Аннет оглянулась и увидела группу учеников, выходящих из красновато-кирпичного здания и одетых в строгую синюю форму Эшдаунской академии: мальчики в брюках, а девочки в юбках и гольфах, все в синих пиджаках с эмблемой академии. В центре группы торчала огромная двухметровая фигура Лусиуса Фламмуса, этого звёздного нападающего Эшдауна и первого кандидата в призывном списке НБА.

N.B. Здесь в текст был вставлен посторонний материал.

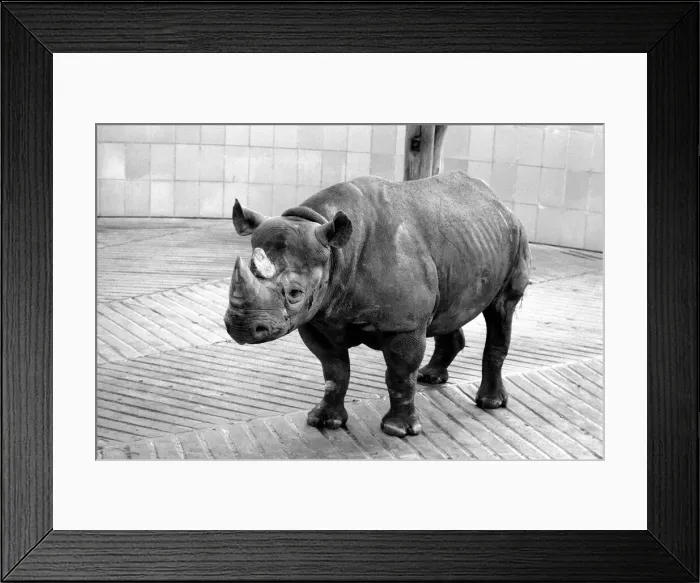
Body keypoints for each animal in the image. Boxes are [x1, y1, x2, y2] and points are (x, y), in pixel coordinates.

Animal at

Предки Фламмуса, видимо, были из племени ватуси или других нильских народностей. Кожа верзилы была настолько чёрной, что выглядела почти такой же синей, как материал куртки, а его череп был вытянутым, как топор, а не круглым как обычно у негроидов. В баскетбольной форме его гибкое тело с великолепной мускулатурой отличалось от типичных фигур спортсменов-негров, похожих на шкафы. Несмотря на свои громадные размеры, Фламмус двигался по площадке как молния и бросал мяч со скоростью и точностью нападающей кобры. Он хвастался, и по праву, что за всю свою жизнь ни разу не промазал со штрафного. Если Фламмус набирал менее семидесяти очков за игру, это был неудачный вечер. Фламмусу было восемнадцать лет, и он всё ещё рос. Так что спортивный врач, приставленный к нему из НБА и отвечавший за особую профессиональную программу тренировок, предсказывал, что с помощью специальных «пищевых добавок» через пару лет тот прибавит в росте ещё сантиметров пять.

Фламмус был на редкость тупым скотом, чья тупость несколько разбавлялась жестокой и порочной хитростью. В нём не было ни единого намёка на нравственность или совесть. Фламмус ел, спал и жил, ради двух вещей на земле: баскетбола и белых женщин. Он хвастался, что никогда не спал с чёрными или мексиканскими девушками. Сам Фламмус не употреблял наркотики, по крайней мере, не сильные, так как это помешало бы его баскетбольной карьере, но держал под рукой целую аптеку законных и незаконных средств для подарков на вечеринках и приманок для всех и вся белых женщин, до которых он мог добраться.